James Powditch

Artists in residence

An Archibald would be nice, but what Sydney's artists really need is space.

Cover Story by Susan Wyndham
Domain, The Sydney Morning Herald April 28, 2005

> On the factory floor: Powditch the "building slave" Picture: Sahlan Hayes >

It's hard to be creative when you don't know where you'll be next month - and for many artists insecurity is a constant state.

Guyzo Gibson, who sculpts ancient tree stumps into art, has worked at Jones Bay Wharf and in a 300-square-metre warehouse at Alexandria. But now his sculptures are homeless because his landlord raised the rent. "I know at least 300 artists looking for studio space," he says.

Cheap, shared studios, the starting place for most artists, have receded from the city as wharves and warehouses have been gentrified. Blackwattle Bay Studios at Glebe disappeared and Eveleigh railway yards have been emptied for refurbishment. New spaces are open in inner suburbs such as Camperdown and Newtown, but at a price.

Artists, however, are improvisers. They move further from the city centre, squeeze into unlikely spaces and, in doing so, give Sydney style, soul and a sense of humour.

James Powditch, Marrickville

Powditch, whose painting, Greensleeves of Home, is a Wynne finalist this year, worked in a series of Newtown flats above shops until he bought a 1950s clothing factory in Marrickville.

Now his wooden constructions take shape in a sprawling workshop with original timber floors, beamed ceilings and cloth-cutting bench. A large portrait of film director Robert Connolly, his Archibald subject this year and last, presides over the sawdust, power tools and scraps of wood Powditch picks up at local junk shops such as Reverse Garbage. After setting out to be a filmmaker and failing art school ("I didn't do my essays"), he learnt to use tools while doing odd jobs for Ray Hughes, who was a dealer for his father, the painter Peter Powditch. Building sets evolved into creating his own work from recycled objects and he returned as an artist, via other dealers, to Hughes's warehouse gallery.

With his wife, Diane Adair, he bought the factory building in a light-industrial street four years ago and laboured for six months to convert it into their home, his studio and graphic design offices for Adair and several tenants. "We could not afford it if we'd had to pay someone to do all the work. So I'm the building slave."

The result is a striking mixture of raw surfaces, funky furnishings and art-covered walls. The living space is open - with a generous play area for their daughter - except for two bedrooms and a bathroom. Powditch built the kitchen bench for their last home ("being a set builder I make everything to move"). Among the furniture is a Parker couch bought at auction for $100 and a table Powditch made from four laminated doors, which comfortably seats 20 people.

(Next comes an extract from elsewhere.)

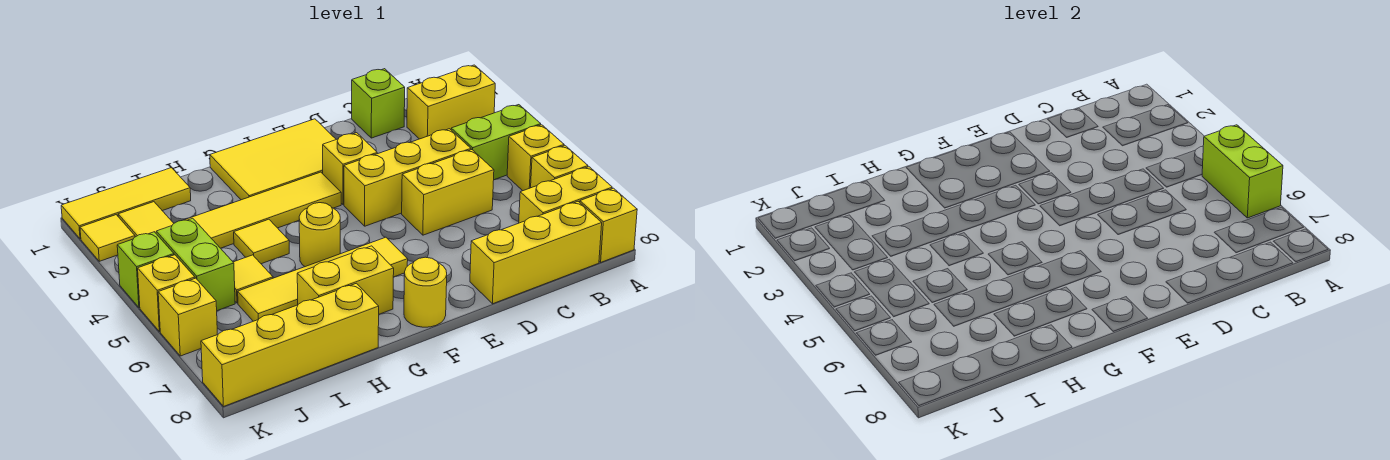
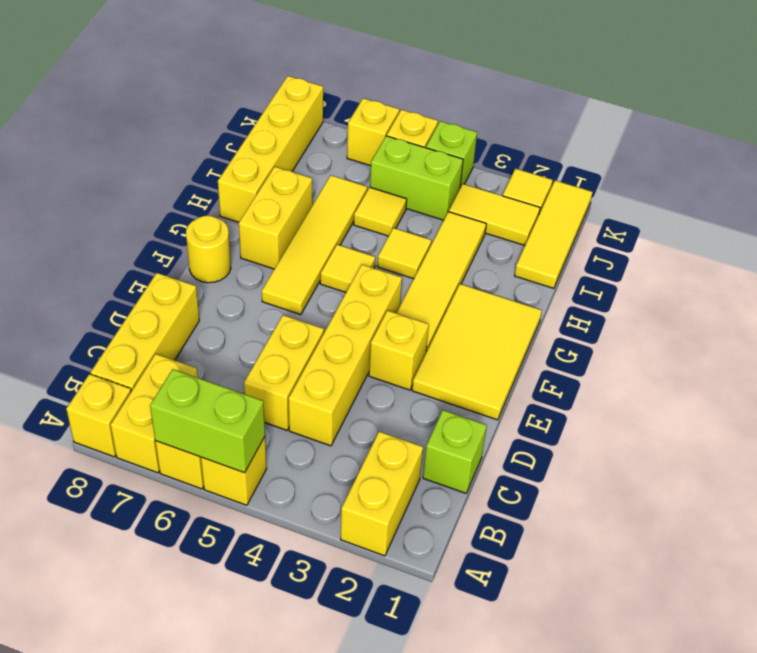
lime brick A4:B4 level 1 -> none
yellow brick C4:E4 level 1 -> yellow brick C4:F4 level 1
yellow round brick G5 level 1 -> yellow tile G5 level 1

His art has grown since he's had a big work space. One of his shows was entirely made of green Masonite he'd removed from the building. He stores a backlog of materials in his "auxiliary shed" in the backyard, where he also sets up a home cinema on warm nights. A corner of the studio has a cluster of chairs around a TV, where he watches old movies that infiltrate his work.

Give an artist space, it seems, and he only craves more. Powditch dreamed of expanding into the warehouse next door, but it has sold to a developer with plans to turn it into backpacker accommodation. There goes the neighbourhood.